The core value of the use of containers lies in the fact that it enables an application-centric computing paradigm by unshackling applications from the underlying infrastructure. Docker in particular deserves kudos for turning geeky concepts such as cgroups, linux namespaces and aufs into a simple but extremely powerful toolset that allows us to de-hyphenate applications from the underlying infrastructure.

Just as hypervisors abstracted OS from underlying hardware and turned what used to be physical machines into a software package, containers extract applications from OS and everything below it. Containers therefore can herald an application-defined data center era, extending the gain of the software-defined journey all the way to what really matters — the applications!

Realizing that dream, however, requires the reach of containers to extend beyond the niche of web applications to all the classes of enterprise applications — including mission-critical databases and business applications. Containers have as much to offer to these applications, if not more, as they do to web-scale applications. For IO-intensive data applications, containers on bare metal provide a high-performance, lightweight alternative to the traditional hypervisor virtualization with potential performance gains up to 50 percent. Containers also help consolidate multiple applications per machine, which helps maximize hardware utilization. And just in case you thought hypervisors made server utilization a thing of the past, think again. The majority of your servers are probably still running within the 10 percent to 30 percent utilization range, and this is only going to get worse as processors become more and more powerful. (The latest Xeon processors support 22 cores per socket, which with hyper threading goes up to 44 “virtual cores” per socket!)  But most importantly, application management simplicity and agility gains are so very needed for the enterprise applications which account for a significant part of the IT OPEX budget, and can often be the roadblocks to rapid business innovation and time to market.

But Are Containers Enough?

It is also important to recognize that containers are just one element of the solution that is required to create an Application-Defined Data Center. Just as containers allow application-driven, fine-grain slicing of the compute resources, the storage subsystems also need to evolve to “understand” applications and manage resources at the application level — whether that application runs in a single container or is composed of many containers spread across multiple servers. In spite of the rampant “container washing” by storage vendors, the fact remains that the current storage subsystems are simply not designed to handle the containerized workload. They have neither any understanding of applications nor were they designed to operate at the container scale and speed. And this is currently a major roadblock to containers going mainstream.

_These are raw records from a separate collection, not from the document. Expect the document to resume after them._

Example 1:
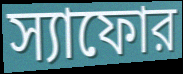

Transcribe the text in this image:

স্যাফোর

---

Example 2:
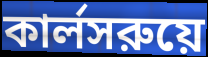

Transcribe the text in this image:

কার্লসরুয়ে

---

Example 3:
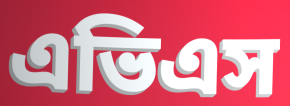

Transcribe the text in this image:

এভিএস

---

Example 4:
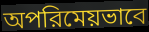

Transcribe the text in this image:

অপরিমেয়ভাবে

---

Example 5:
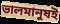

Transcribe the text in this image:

ভালমানুষই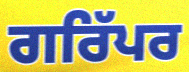
ਗਰਿੱਪਰ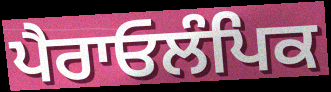
ਪੈਰਾਓਲੰਪਿਕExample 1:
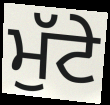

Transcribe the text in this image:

ਮੁੱਟੇ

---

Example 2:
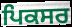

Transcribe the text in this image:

ਪਿਕਸਰ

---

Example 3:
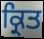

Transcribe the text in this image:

ਕ੍ਰਿਤ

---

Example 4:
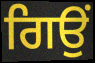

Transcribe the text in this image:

ਗਿਉਂ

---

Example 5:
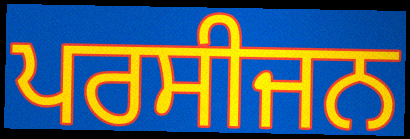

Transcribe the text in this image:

ਪਰਸੀਜਨ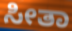
ಸೀತಾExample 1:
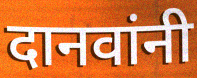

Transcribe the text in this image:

दानवांनी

Can’t We All Just Get Along

What the industry needs is container-based, software-defined compute and storage infrastructure that is designed to run all classes of enterprise applications — no exceptions. Anything that runs on Linux should run on it as well. The storage layer should be the first scale-out block storage that operates at the unit of containers, thus making machine or server boundaries irrelevant. It should be 100 percent application-driven, “invisible storage” that allows everything from initial volume provisioning to ongoing lifecycle management, as well as IOPS control, at the container/application-level.

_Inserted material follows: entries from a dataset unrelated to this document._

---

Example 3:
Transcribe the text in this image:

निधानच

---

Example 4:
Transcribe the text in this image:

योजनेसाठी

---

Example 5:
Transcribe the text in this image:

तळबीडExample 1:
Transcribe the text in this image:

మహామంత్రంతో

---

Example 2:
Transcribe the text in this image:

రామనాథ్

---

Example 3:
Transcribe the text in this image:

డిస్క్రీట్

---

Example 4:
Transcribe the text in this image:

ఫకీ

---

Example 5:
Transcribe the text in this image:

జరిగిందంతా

A shared services platform that enables consolidation of applications with guaranteed application-to-spindle QoS for each application is key since application consolidation is a much-cherished goal but is often a non-starter in the absence of predictable resource and QoS management. The most exciting part of this idea is that the entire infrastructure fabric (compute, storage, network, etc.) is governed from an application perspective, empowering the applications innately with application-aware, application-driven, and application-optimized infrastructure the industry needs. With this mindset, developers and application-administrators can – for the very first time – describe their needs purely in terms of application-centric concepts instead of infrastructure components such as VMs, storage volumes, etc. And it runs on your existing commodity hardware.